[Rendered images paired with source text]
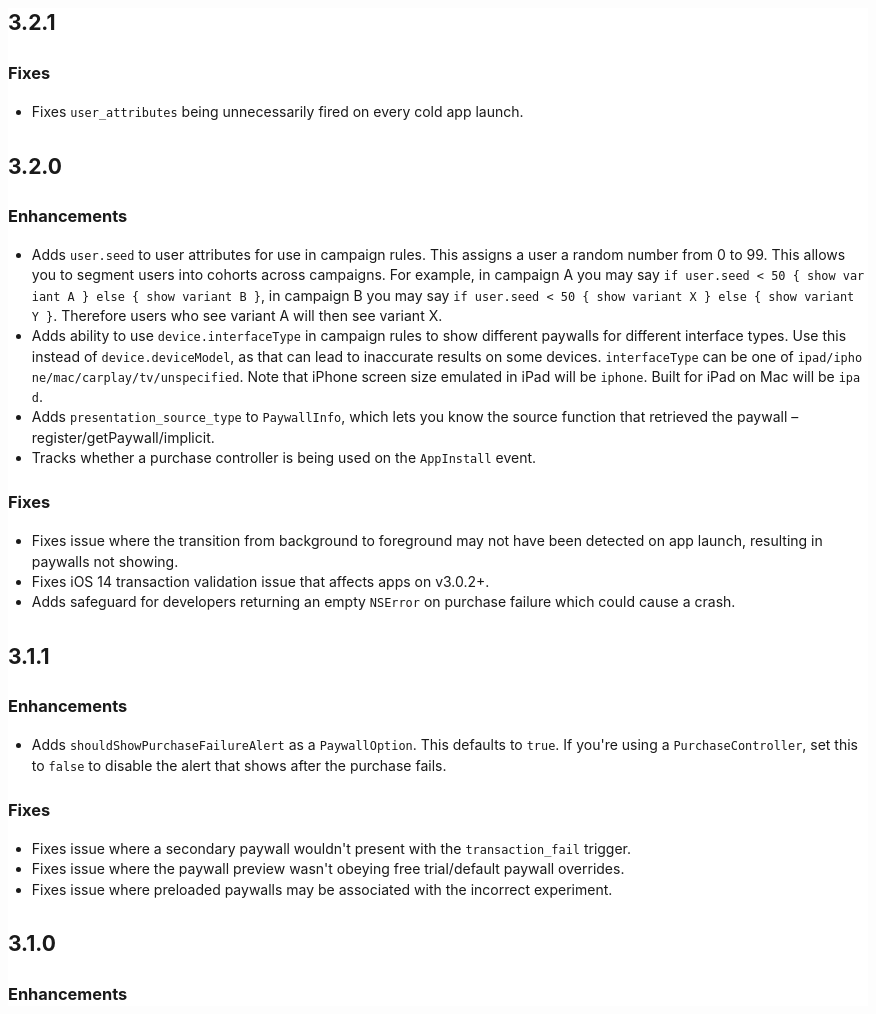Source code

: ## 3.2.1

### Fixes

- Fixes `user_attributes` being unnecessarily fired on every cold app launch.

## 3.2.0

### Enhancements

- Adds `user.seed` to user attributes for use in campaign rules. This assigns a user a random number from 0 to 99. This allows you to segment users into cohorts across campaigns. For example, in campaign A you may say `if user.seed < 50 { show variant A } else { show variant B }`, in campaign B you may say `if user.seed < 50 { show variant X } else { show variant Y }`. Therefore users who see variant A will then see variant X.
- Adds ability to use `device.interfaceType` in campaign rules to show different paywalls for different interface types. Use this instead of `device.deviceModel`, as that can lead to inaccurate results on some devices. `interfaceType` can be one of `ipad/iphone/mac/carplay/tv/unspecified`. Note that iPhone screen size emulated in iPad will be `iphone`. Built for iPad on Mac will be `ipad`.
- Adds `presentation_source_type` to `PaywallInfo`, which lets you know the source function that retrieved the paywall – register/getPaywall/implicit.
- Tracks whether a purchase controller is being used on the `AppInstall` event.

### Fixes

- Fixes issue where the transition from background to foreground may not have been detected on app launch, resulting in paywalls not showing.
- Fixes iOS 14 transaction validation issue that affects apps on v3.0.2+.
- Adds safeguard for developers returning an empty `NSError` on purchase failure which could cause a crash.

## 3.1.1

### Enhancements

- Adds `shouldShowPurchaseFailureAlert` as a `PaywallOption`. This defaults to `true`. If you're using a `PurchaseController`, set this to `false` to disable the alert that shows after the purchase fails.

### Fixes

- Fixes issue where a secondary paywall wouldn't present with the `transaction_fail` trigger.
- Fixes issue where the paywall preview wasn't obeying free trial/default paywall overrides.
- Fixes issue where preloaded paywalls may be associated with the incorrect experiment.

## 3.1.0

### Enhancements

DESCRIPTION OF THE TASK | Format every line of source text in the rows as a numbered list, skipping blank lines. Leave the pictures out of your answer.

WRITTEN ANSWER |
1. Source code
2. : ## 3.2.1
3. ### Fixes
4. - Fixes `user_attributes` being unnecessarily fired on every cold app launch.
5. ## 3.2.0
6. ### Enhancements
7. - Adds `user.seed` to user attributes for use in campaign rules. This assigns a user a random number from 0 to 99. This allows you to segment users into cohorts across campaigns. For example, in campaign A you may say `if user.seed < 50 { show variant A } else { show variant B }`, in campaign B you may say `if user.seed < 50 { show variant X } else { show variant Y }`. Therefore users who see variant A will then see variant X.
8. - Adds ability to use `device.interfaceType` in campaign rules to show different paywalls for different interface types. Use this instead of `device.deviceModel`, as that can lead to inaccurate results on some devices. `interfaceType` can be one of `ipad/iphone/mac/carplay/tv/unspecified`. Note that iPhone screen size emulated in iPad will be `iphone`. Built for iPad on Mac will be `ipad`.
9. - Adds `presentation_source_type` to `PaywallInfo`, which lets you know the source function that retrieved the paywall – register/getPaywall/implicit.
10. - Tracks whether a purchase controller is being used on the `AppInstall` event.
11. ### Fixes
12. - Fixes issue where the transition from background to foreground may not have been detected on app launch, resulting in paywalls not showing.
13. - Fixes iOS 14 transaction validation issue that affects apps on v3.0.2+.
14. - Adds safeguard for developers returning an empty `NSError` on purchase failure which could cause a crash.
15. ## 3.1.1
16. ### Enhancements
17. - Adds `shouldShowPurchaseFailureAlert` as a `PaywallOption`. This defaults to `true`. If you're using a `PurchaseController`, set this to `false` to disable the alert that shows after the purchase fails.
18. ### Fixes
19. - Fixes issue where a secondary paywall wouldn't present with the `transaction_fail` trigger.
20. - Fixes issue where the paywall preview wasn't obeying free trial/default paywall overrides.
21. - Fixes issue where preloaded paywalls may be associated with the incorrect experiment.
22. ## 3.1.0
23. ### Enhancements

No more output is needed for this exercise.